No Congresso Federal, um deputado chamou a atenção na semana
passada ao aparecer no plenário com uma boneca, a que chamou de
"neta". O legislador Manoel Isidório, pastor
evangélico, afirmou que brincar com estas bonecas "não é
pecado". Entretanto, os vereadores da cidade do Rio de Janeiro criaram o
insólito "Dia da Cegonha Reborn", para homenagear quem fabrica estes
bonecos hiper-realistas.
Questão de género
Colecionar estas réplicas como passatempo é completamente
normal, aponta a psicóloga Viviane Cunha. "Só é considerado um transtorno
quando há prejuízo social, emocional ou económico", explica.
A psicóloga faz a ligação com a solidão, considerada uma
epidemia pela Organização Mundial de Saúde (OMS). "Acho que a boneca surge
da procura por um vínculo afetivo, uma conexão", defende.
Gabi Matos, por sua vez, denuncia uma polémica com viés
sexista. "Todos os passatempos masculinos são normalizados — videojogos,
soltar papagaios, jogar à bola. Ninguém diz que já se é velho demais para essas
coisas. Mas se as mulheres pegam nas bonecas durante meia hora por dia, já
dizem que somos doentes", lamenta a jovem.
Fonte: Sapo Lifestyle, 31 de maio de 2025
Algo que existe desde a década de 1990 só agora desperta os palradores modernos — não surpreende, afinal, se não vira viral no TikTok, não existe.

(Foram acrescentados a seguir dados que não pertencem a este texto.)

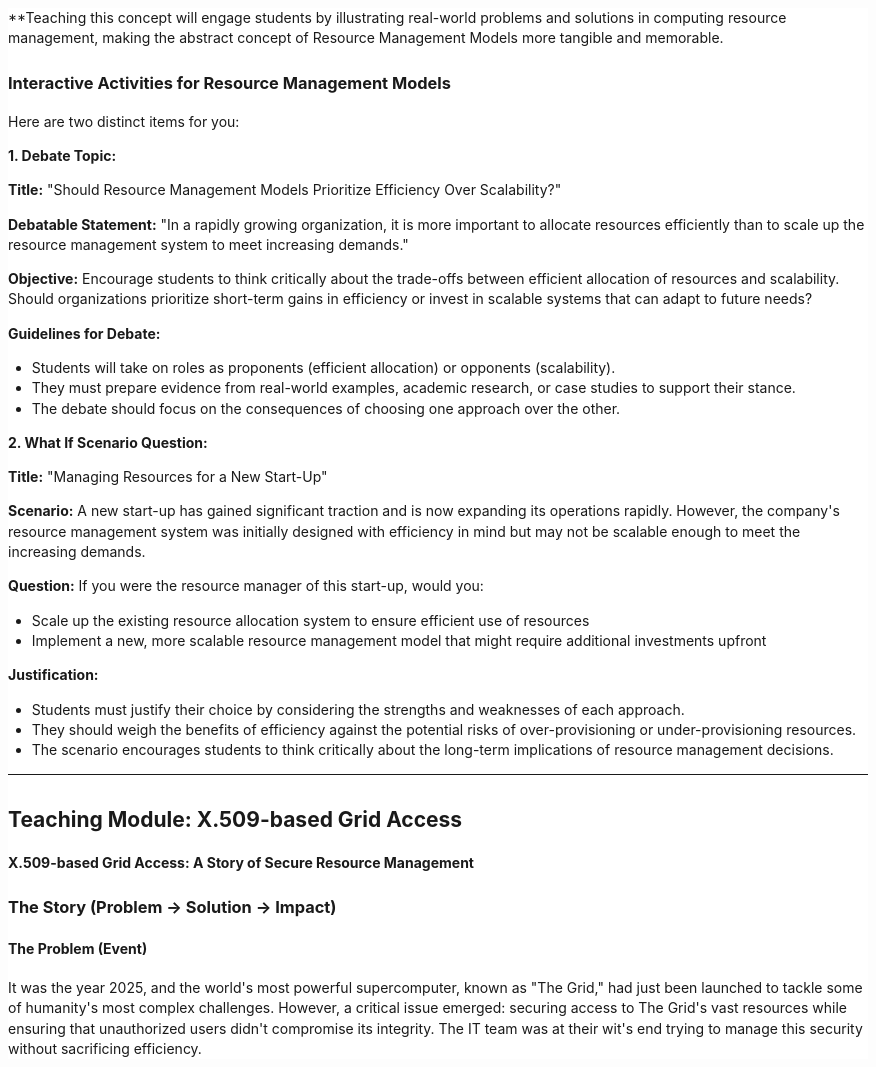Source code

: **Teaching this concept will engage students by illustrating real-world problems and solutions in computing resource management, making the abstract concept of Resource Management Models more tangible and memorable.

### Interactive Activities for Resource Management Models
Here are two distinct items for you:

**1. Debate Topic:**

**Title:** "Should Resource Management Models Prioritize Efficiency Over Scalability?"

**Debatable Statement:** "In a rapidly growing organization, it is more important to allocate resources efficiently than to scale up the resource management system to meet increasing demands."

**Objective:** Encourage students to think critically about the trade-offs between efficient allocation of resources and scalability. Should organizations prioritize short-term gains in efficiency or invest in scalable systems that can adapt to future needs?

**Guidelines for Debate:**

*   Students will take on roles as proponents (efficient allocation) or opponents (scalability).
*   They must prepare evidence from real-world examples, academic research, or case studies to support their stance.
*   The debate should focus on the consequences of choosing one approach over the other.

**2. What If Scenario Question:**

**Title:** "Managing Resources for a New Start-Up"

**Scenario:** A new start-up has gained significant traction and is now expanding its operations rapidly. However, the company's resource management system was initially designed with efficiency in mind but may not be scalable enough to meet the increasing demands.

**Question:** If you were the resource manager of this start-up, would you:
*   Scale up the existing resource allocation system to ensure efficient use of resources
*   Implement a new, more scalable resource management model that might require additional investments upfront

**Justification:**

*   Students must justify their choice by considering the strengths and weaknesses of each approach.
*   They should weigh the benefits of efficiency against the potential risks of over-provisioning or under-provisioning resources.
*   The scenario encourages students to think critically about the long-term implications of resource management decisions.


---

## Teaching Module: X.509-based Grid Access
**X.509-based Grid Access: A Story of Secure Resource Management**

### The Story (Problem -> Solution -> Impact)

#### The Problem (Event)
It was the year 2025, and the world's most powerful supercomputer, known as "The Grid," had just been launched to tackle some of humanity's most complex challenges. However, a critical issue emerged: securing access to The Grid's vast resources while ensuring that unauthorized users didn't compromise its integrity. The IT team was at their wit's end trying to manage this security without sacrificing efficiency.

Uma forma engenhosa de as cidades tirarem lucro desta devoção às bonecas humanas seria, em vez de combatê-la, juntar-se a ela. Certificar as proprietárias mais bonitas com licenças para amamentação pública total, mamilos sem pudor, glândulas mamárias concorrendo com roulotes de churros, em nome da liberdade maternal: no metro, nos parques, nas paragens de autocarro, nas filas do cinema ou na padaria pela manhã, antes do copo de leite. Estes quadros urbanos de novo bucolismo impulsionarão o turismo, o comércio local e os cofres das autarquias.